Des choix de carrière incompréhensibles qui ne datent pas d’aujourd’hui, et qui remontent au temps de leurs illustres ainés de la sélection guinéenne. Karba Bangoura, Sadio Diallo, Ibrahim Yattara, Oumar Kalabane, Alhassane Keita « Otchiko », Seydouba Soumah Konkolet, Mamadou Diouldé Bah « Milla Tegué Tegué »…tous des pépites attendues au plus haut sommet, mais malheureusement qu’on a perdu des radars au fur et à mesure qu’ils avançaient dans leurs carrières respectives.
Ces trajectoires ne sont pas des exceptions. Elles deviennent la norme chez nos internationaux. Pendant ce temps, les Sénégalais, Ivoiriens, Maliens s’installent dans les plus grands clubs européens. Ils disputent la Ligue des Champions, sont titulaires à Chelsea, au Bayern ou au Milan. Chez nous ? Le désert.
Nos rares représentants au plus haut niveau se comptent sur les doigts d’une seule main. Fort heureusement qu’un certain Sehrou Guirassy existe pour faire flotter le tricolore guinéen dans l’élite du football européen.
On se demande alors où est le vrai problème ?
D’abord, la structuration du football guinéen est une catastrophe. Nos joueurs sont souvent livrés à eux-mêmes, sans véritables conseillers de carrière, mal orientés, mal entourés. Beaucoup font des choix précipités, guidés par l’appât du gain immédiat, et sacrifient leur progression sportive sur l’autel de contrats exotiques.
Ensuite, il y a une mentalité à revoir. L’ambition ne se limite pas à être professionnel. L’ambition, c’est vouloir tutoyer l’excellence. C’est viser la Premier League, la Serie A, la Liga, et s’en donner les moyens. C’est comprendre que le vrai statut se gagne sur les terrains les plus exigeants, pas dans le confort de championnats oubliés.
Enfin, le manque de compétition de haut niveau au pays joue contre nous. Nos clubs sont absents du dernier carré des compétitions africaines, nos académies manquent d’exigence, et nos jeunes talents ne sont pas assez préparés aux standards internationaux. Résultat : quand un recruteur hésite entre un Guinéen et un Sénégalais, il choisit le plus exposé, le plus compétitif, celui qui a été formé dans un système cohérent.

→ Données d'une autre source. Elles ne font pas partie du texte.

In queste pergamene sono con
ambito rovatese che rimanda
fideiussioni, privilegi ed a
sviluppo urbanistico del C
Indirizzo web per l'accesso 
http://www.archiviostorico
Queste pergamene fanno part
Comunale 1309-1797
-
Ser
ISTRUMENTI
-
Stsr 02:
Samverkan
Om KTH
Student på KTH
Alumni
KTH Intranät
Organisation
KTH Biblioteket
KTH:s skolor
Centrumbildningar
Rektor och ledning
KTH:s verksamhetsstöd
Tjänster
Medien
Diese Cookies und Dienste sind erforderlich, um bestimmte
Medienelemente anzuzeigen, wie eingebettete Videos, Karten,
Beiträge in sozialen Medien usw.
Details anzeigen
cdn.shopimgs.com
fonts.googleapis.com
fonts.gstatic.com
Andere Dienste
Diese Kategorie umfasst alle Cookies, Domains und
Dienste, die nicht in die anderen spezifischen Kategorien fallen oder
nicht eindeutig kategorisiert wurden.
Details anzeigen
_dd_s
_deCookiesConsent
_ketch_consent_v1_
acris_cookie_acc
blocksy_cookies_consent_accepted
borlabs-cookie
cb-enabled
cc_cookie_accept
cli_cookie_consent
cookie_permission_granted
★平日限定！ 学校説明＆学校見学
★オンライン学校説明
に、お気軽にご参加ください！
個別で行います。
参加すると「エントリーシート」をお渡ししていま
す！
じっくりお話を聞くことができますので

Et pourtant, la Guinée a du talent. Elle a toujours eu du talent. Mais sans stratégie, le talent s’épuise, se disperse, se perd. Tant qu’on continuera à célébrer des transferts vers Chypre, Israël, ou la deuxième division turque comme des « exploits », on restera en marge de la carte du football mondial.
Il est urgent de changer cette trajectoire. De structurer la formation, d’éduquer nos jeunes joueurs sur la gestion de carrière, de professionnaliser l’encadrement. Et surtout, d’oser viser haut. Car tant que nos meilleurs footballeurs ne rêveront pas du Real Madrid, de Barcelone ou de Manchester, mais de n’importe quel contrat à l’étranger, nous resterons un pays de talents perdus.
Je ne serai pas surpris un jour d’apprendre que Morlaye Sylla ou Seydouba Cissé, avec un potentiel exceptionnel se retrouvent dans un championnat exotique.